Yasuhiko Takeda and Yoh Iwasa
Department of Biology, Faculty of Science, Kyushu University, Fukuoka 812-81, Japan
(Received April 25, 1996; Accepted June 28, 1996)
Keywords: Gene Regulation, Generalization, Fuzzy-Neuro Network
Abstract. Four stripes of gene expression of pair-rule genes, controlling Drosophila segmentation in the developmental process, are modeled by neural networks. In the learning procedures, the expression patterns of gap genes (giant, hunchback, Krüppel and knirps) at the beginning of cellularization of syncitial blastoderm embryo for various mutants and wild type are used as the input of the network, and the disturbed and wild type expression patterns of even-skipped 2-nd and 3-rd stripes and hairy 5-th and 6-th stripes are used as the output of the network. The performance of the learned networks is examined by [1] rotationplot (a density plot of output intensity on a phase plane of input factors) and by [2] mutagenesis (perturbed spatial patterns when some of the response units for the input genes are deleted). To model the gene regulatory region, we study a type of fuzzy-neural network and compare it with ordinary Parallelly Distributed Processing (PDP) two-layered type network. In the fuzzy-neuro type network, the convergence of learning procedure was faster than in the ordinary network, and concentration-dependent rules of gene expression, characterized from molecular experimental results, are fairly accurately reproduced.

Collected data
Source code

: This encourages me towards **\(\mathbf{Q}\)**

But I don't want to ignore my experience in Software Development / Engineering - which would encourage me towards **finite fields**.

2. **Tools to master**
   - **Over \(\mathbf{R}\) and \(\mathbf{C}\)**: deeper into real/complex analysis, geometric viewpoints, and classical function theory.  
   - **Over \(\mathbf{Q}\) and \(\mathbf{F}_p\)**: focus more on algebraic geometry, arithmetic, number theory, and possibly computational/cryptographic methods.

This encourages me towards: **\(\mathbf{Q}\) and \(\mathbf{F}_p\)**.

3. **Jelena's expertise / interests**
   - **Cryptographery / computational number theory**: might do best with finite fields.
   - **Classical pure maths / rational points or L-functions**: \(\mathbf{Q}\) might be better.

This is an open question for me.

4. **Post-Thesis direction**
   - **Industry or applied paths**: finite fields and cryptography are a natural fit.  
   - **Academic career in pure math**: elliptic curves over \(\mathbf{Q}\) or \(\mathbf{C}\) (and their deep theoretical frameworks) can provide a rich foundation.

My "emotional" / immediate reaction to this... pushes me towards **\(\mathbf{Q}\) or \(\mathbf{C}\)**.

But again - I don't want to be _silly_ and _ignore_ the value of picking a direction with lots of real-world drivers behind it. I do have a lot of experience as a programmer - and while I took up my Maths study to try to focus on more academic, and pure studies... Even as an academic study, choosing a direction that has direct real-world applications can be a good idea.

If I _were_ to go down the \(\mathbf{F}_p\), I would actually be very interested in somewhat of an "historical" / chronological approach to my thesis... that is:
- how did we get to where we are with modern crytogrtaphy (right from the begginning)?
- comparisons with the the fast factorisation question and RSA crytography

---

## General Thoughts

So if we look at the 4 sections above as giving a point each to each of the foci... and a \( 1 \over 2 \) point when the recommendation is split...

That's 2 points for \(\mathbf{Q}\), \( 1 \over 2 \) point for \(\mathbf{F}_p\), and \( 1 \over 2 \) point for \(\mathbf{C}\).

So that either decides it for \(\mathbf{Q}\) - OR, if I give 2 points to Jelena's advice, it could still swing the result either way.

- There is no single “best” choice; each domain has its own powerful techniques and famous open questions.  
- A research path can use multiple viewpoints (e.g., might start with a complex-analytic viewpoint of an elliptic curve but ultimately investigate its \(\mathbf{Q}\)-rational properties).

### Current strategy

Actions to take
#1 According to the abstract, in which type of network did the learning procedure converge faster?
#2 Extract everything in the abstract from "Yasuhiko Takeda and" down to "June 28, 1996)".
#3 Name all the gap genes listed in the abstract.
Rely only on the abstract to answer.

Answers by item number
#1 The fuzzy-neuro type network.

#2
Yasuhiko Takeda and Yoh Iwasa
Department of Biology, Faculty of Science, Kyushu University, Fukuoka 812-81, Japan
(Received April 25, 1996; Accepted June 28, 1996)

#3 giant, hunchback, Krüppel, knirps